WHAT TO WORK ON:
Repeat every entry word for word, but leave the images out of your copy.

THE RECORDS:
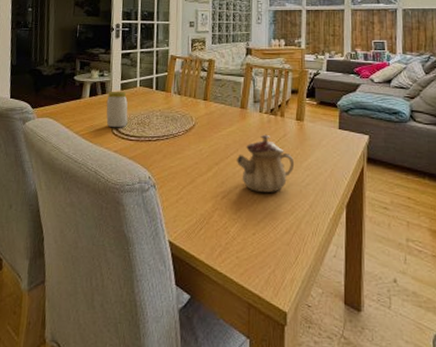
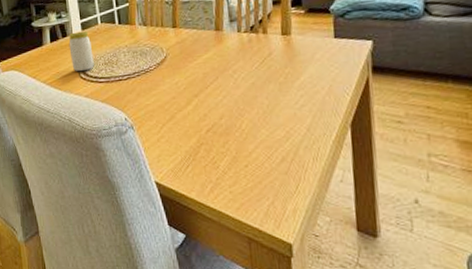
teapot: present [236,134,295,192] -> none [217,56,285,121]

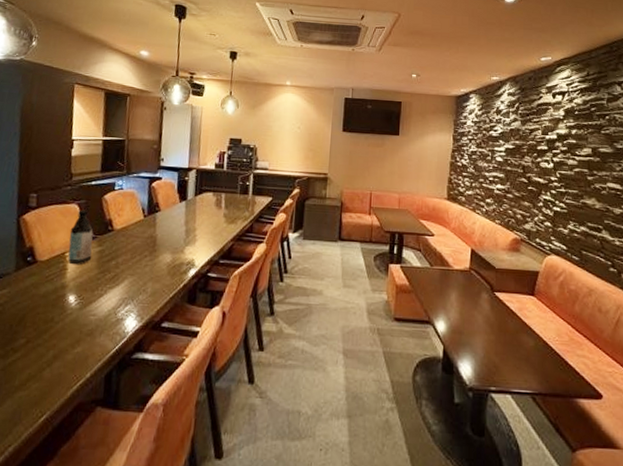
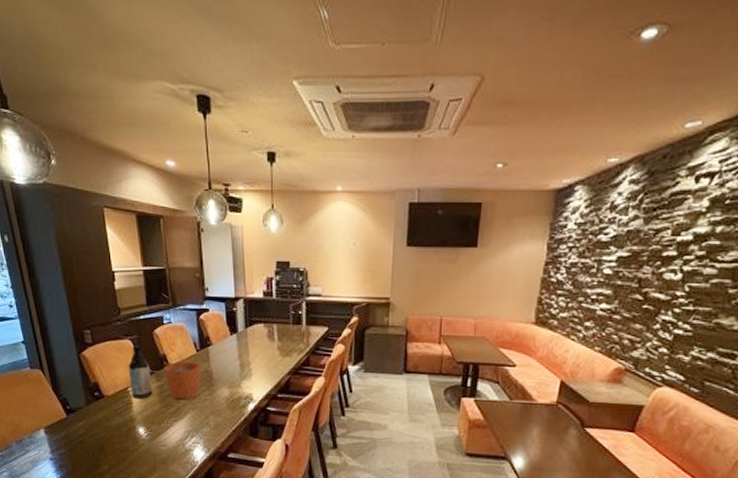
plant pot: none [107,217,146,266] -> present [164,352,201,400]

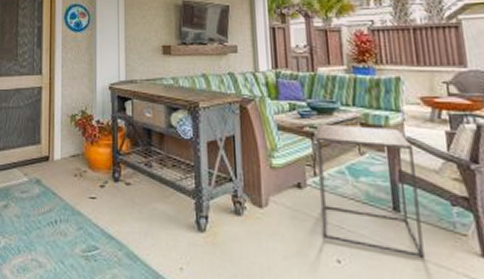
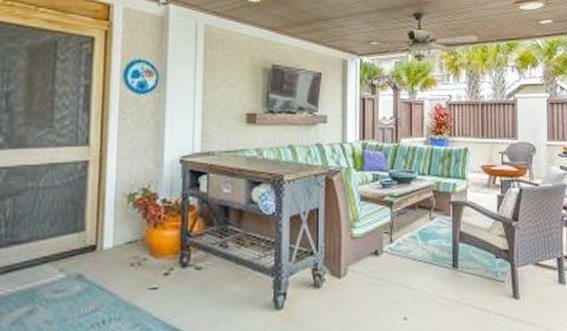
side table: present [315,124,425,257] -> none [393,192,473,305]

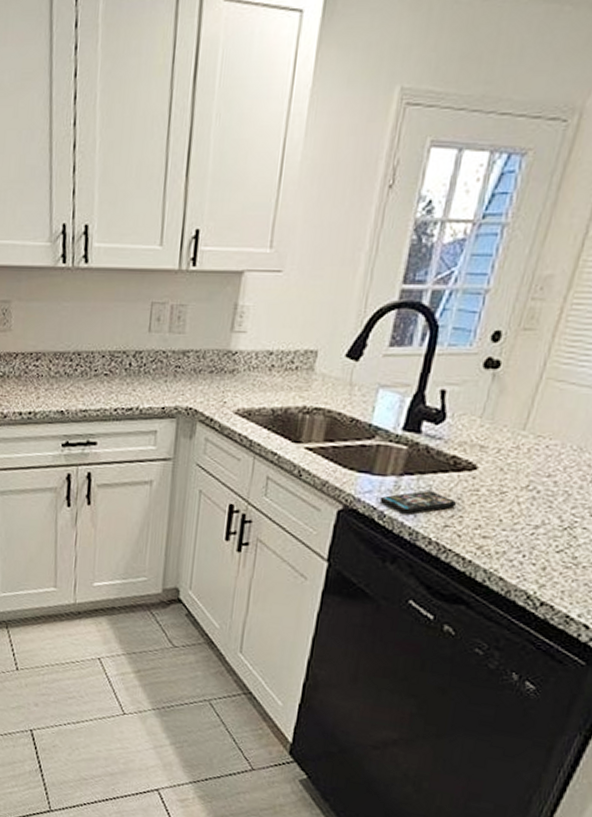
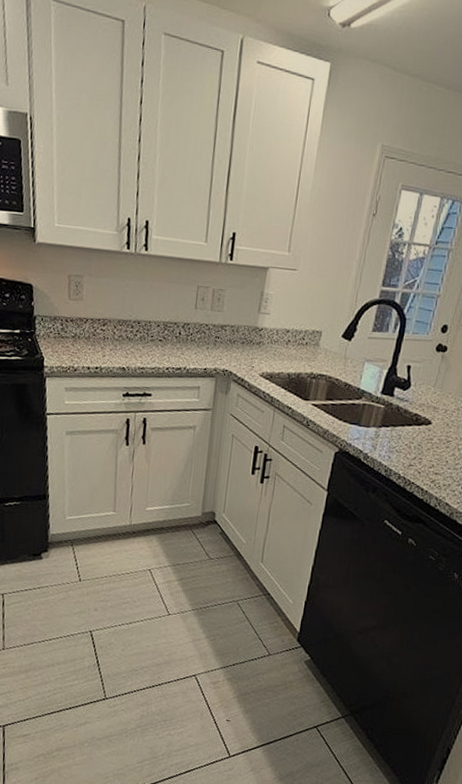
smartphone: present [379,490,457,514] -> none [364,439,418,456]

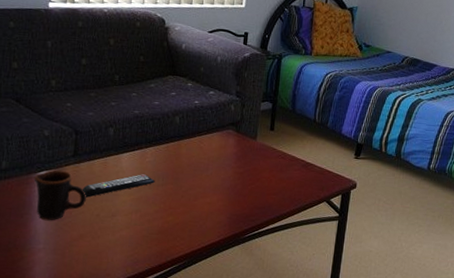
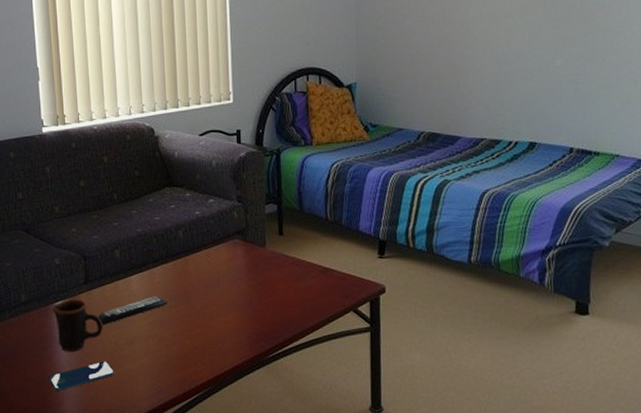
smartphone: none [21,231,92,257] -> present [49,361,114,391]

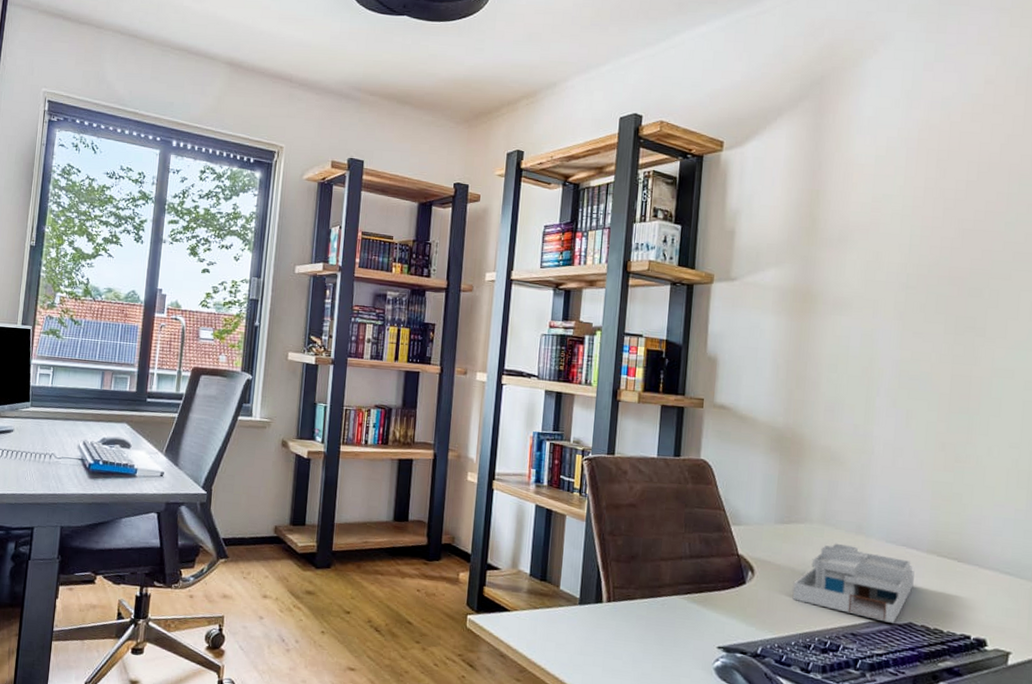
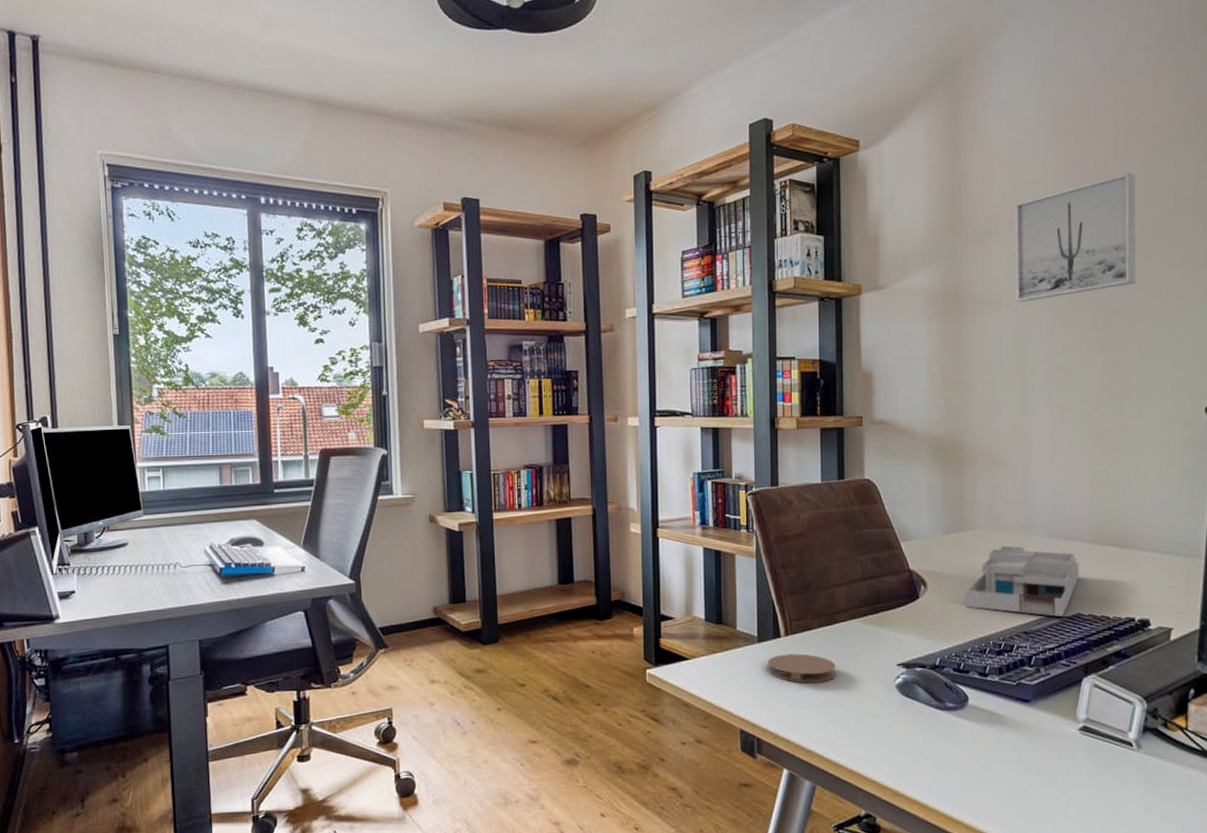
coaster: none [587,619,655,654] -> present [768,654,836,683]
wall art: none [867,196,997,308] -> present [1015,173,1136,302]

RESULT OF THIS TASK:
teapot: present [236,134,295,192] -> none [217,56,285,121]

plant pot: none [107,217,146,266] -> present [164,352,201,400]

side table: present [315,124,425,257] -> none [393,192,473,305]

smartphone: present [379,490,457,514] -> none [364,439,418,456]

smartphone: none [21,231,92,257] -> present [49,361,114,391]

coaster: none [587,619,655,654] -> present [768,654,836,683]
wall art: none [867,196,997,308] -> present [1015,173,1136,302]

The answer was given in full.